I previously blogged about needing people to pop round and feed the cats while we're away, but I am far too idle to go and look up that post, so I wonder whether I might repeat the request here and now? I'm thinking, say, 4(or5)-evening blocks where you pop in, feed the cats, stay to chat to them for a bit, maybe watch some TV, raid our bookshelves (leaving a note!) and wander off again. We do not have DSTV. Anyone? Anyone?

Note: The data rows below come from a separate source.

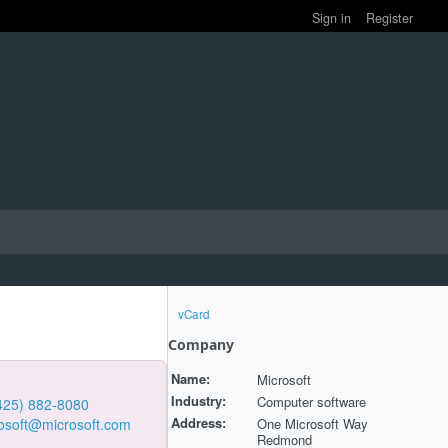
Sign in
Register
vCard
Company
Name:
Microsoft
Industry:
Computer software
425) 882-8080
Address:
One Microsoft Way
osoft@microsoft.com
Redmond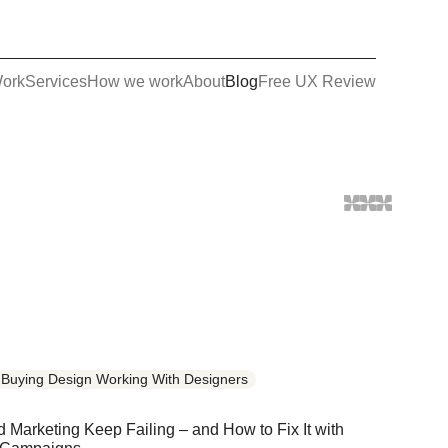
ork
Services
How we work
About
Blog
Free UX Review
Buying Design Working With Designers
Marketing Keep Failing – and How to Fix It with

On a completely different note, there's something I've been meaning to blog about for ages and keep forgetting. There's a group of three vet shops, the one in Rondebosch, the one in Constantia and the one in Long Beach, that are doing this rather unusual fundraising thing. They are collecting those little pastic tags used to close the bags of loaves of bread and, apparently, one million of those buys a wheelchair for a disabled person. I asked how this particular economy works and it's something like this: the pastic gets melted down into blocks, which are then used by someone who makes plastic lawn furniture. Either the actual money comes from the sale of the furniture, or from the sale of the blocks to the furniture maker, but somehwere along there's actual money which goes into a wheelchair savings fund. They're on their way to the third or fourth wheelchair, I forget which. Anyway, perhaps collect those plastic tags (if you don't already recycle them) and hand them over for this good cause?
On Wednesday I get a new laptop! So exciting!